• [Exercise goal]: Line by line, output the material without altering anything.

"""

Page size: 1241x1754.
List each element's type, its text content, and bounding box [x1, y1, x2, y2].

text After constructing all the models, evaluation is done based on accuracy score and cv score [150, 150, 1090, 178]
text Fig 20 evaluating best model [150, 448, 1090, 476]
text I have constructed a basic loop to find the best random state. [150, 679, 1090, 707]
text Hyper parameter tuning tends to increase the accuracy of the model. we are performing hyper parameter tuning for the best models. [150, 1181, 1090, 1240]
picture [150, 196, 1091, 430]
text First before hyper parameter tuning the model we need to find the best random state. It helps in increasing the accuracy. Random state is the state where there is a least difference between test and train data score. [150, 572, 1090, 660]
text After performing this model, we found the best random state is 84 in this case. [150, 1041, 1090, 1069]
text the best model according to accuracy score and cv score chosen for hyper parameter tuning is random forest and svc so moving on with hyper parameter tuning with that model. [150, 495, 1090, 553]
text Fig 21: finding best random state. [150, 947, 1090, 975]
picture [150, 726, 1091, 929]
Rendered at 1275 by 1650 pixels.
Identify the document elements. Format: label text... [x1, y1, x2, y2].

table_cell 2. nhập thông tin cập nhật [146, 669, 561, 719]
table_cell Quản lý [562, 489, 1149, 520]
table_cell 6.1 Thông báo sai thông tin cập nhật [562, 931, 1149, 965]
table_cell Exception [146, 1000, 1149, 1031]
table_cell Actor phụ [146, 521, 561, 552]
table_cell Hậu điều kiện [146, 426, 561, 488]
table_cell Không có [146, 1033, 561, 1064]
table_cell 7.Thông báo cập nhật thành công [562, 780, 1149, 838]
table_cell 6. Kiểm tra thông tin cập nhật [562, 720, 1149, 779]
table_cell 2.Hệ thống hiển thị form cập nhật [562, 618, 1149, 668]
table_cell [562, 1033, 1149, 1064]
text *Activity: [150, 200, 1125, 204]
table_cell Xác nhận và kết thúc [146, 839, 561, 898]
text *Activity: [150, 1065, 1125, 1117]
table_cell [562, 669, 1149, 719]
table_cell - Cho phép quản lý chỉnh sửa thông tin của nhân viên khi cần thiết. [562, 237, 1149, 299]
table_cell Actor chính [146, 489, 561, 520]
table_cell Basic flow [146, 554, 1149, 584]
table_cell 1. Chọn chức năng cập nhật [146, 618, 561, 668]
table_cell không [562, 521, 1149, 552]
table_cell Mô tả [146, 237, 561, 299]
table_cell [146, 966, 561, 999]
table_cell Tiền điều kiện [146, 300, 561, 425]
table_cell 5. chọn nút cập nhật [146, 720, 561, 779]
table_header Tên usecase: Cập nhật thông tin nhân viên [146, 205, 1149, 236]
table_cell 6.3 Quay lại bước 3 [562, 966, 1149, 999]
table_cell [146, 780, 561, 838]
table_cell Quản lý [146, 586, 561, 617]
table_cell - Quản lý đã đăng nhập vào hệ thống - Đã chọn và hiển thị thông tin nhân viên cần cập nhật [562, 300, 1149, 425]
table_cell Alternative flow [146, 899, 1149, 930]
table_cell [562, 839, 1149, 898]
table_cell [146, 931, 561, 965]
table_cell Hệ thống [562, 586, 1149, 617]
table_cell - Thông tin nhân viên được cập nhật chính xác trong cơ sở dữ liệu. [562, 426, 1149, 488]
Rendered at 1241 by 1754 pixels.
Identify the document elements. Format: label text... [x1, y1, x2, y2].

"""

• [Answer area]:
Page size: 1241x1754.
List each element's type, its text content, and bounding box [x1, y1, x2, y2].

text After constructing all the models, evaluation is done based on accuracy score and cv score [150, 150, 1090, 178]
text Fig 20 evaluating best model [150, 448, 1090, 476]
text I have constructed a basic loop to find the best random state. [150, 679, 1090, 707]
text Hyper parameter tuning tends to increase the accuracy of the model. we are performing hyper parameter tuning for the best models. [150, 1181, 1090, 1240]
picture [150, 196, 1091, 430]
text First before hyper parameter tuning the model we need to find the best random state. It helps in increasing the accuracy. Random state is the state where there is a least difference between test and train data score. [150, 572, 1090, 660]
text After performing this model, we found the best random state is 84 in this case. [150, 1041, 1090, 1069]
text the best model according to accuracy score and cv score chosen for hyper parameter tuning is random forest and svc so moving on with hyper parameter tuning with that model. [150, 495, 1090, 553]
text Fig 21: finding best random state. [150, 947, 1090, 975]
picture [150, 726, 1091, 929]
Rendered at 1275 by 1650 pixels.
Identify the document elements. Format: label text... [x1, y1, x2, y2].

table_cell 2. nhập thông tin cập nhật [146, 669, 561, 719]
table_cell Quản lý [562, 489, 1149, 520]
table_cell 6.1 Thông báo sai thông tin cập nhật [562, 931, 1149, 965]
table_cell Exception [146, 1000, 1149, 1031]
table_cell Actor phụ [146, 521, 561, 552]
table_cell Hậu điều kiện [146, 426, 561, 488]
table_cell Không có [146, 1033, 561, 1064]
table_cell 7.Thông báo cập nhật thành công [562, 780, 1149, 838]
table_cell 6. Kiểm tra thông tin cập nhật [562, 720, 1149, 779]
table_cell 2.Hệ thống hiển thị form cập nhật [562, 618, 1149, 668]
table_cell [562, 1033, 1149, 1064]
text *Activity: [150, 200, 1125, 204]
table_cell Xác nhận và kết thúc [146, 839, 561, 898]
text *Activity: [150, 1065, 1125, 1117]
table_cell [562, 669, 1149, 719]
table_cell - Cho phép quản lý chỉnh sửa thông tin của nhân viên khi cần thiết. [562, 237, 1149, 299]
table_cell Actor chính [146, 489, 561, 520]
table_cell Basic flow [146, 554, 1149, 584]
table_cell 1. Chọn chức năng cập nhật [146, 618, 561, 668]
table_cell không [562, 521, 1149, 552]
table_cell Mô tả [146, 237, 561, 299]
table_cell [146, 966, 561, 999]
table_cell Tiền điều kiện [146, 300, 561, 425]
table_cell 5. chọn nút cập nhật [146, 720, 561, 779]
table_header Tên usecase: Cập nhật thông tin nhân viên [146, 205, 1149, 236]
table_cell 6.3 Quay lại bước 3 [562, 966, 1149, 999]
table_cell [146, 780, 561, 838]
table_cell Quản lý [146, 586, 561, 617]
table_cell - Quản lý đã đăng nhập vào hệ thống - Đã chọn và hiển thị thông tin nhân viên cần cập nhật [562, 300, 1149, 425]
table_cell Alternative flow [146, 899, 1149, 930]
table_cell [562, 839, 1149, 898]
table_cell [146, 931, 561, 965]
table_cell Hệ thống [562, 586, 1149, 617]
table_cell - Thông tin nhân viên được cập nhật chính xác trong cơ sở dữ liệu. [562, 426, 1149, 488]
Rendered at 1241 by 1754 pixels.
Identify the document elements. Format: label text... [x1, y1, x2, y2].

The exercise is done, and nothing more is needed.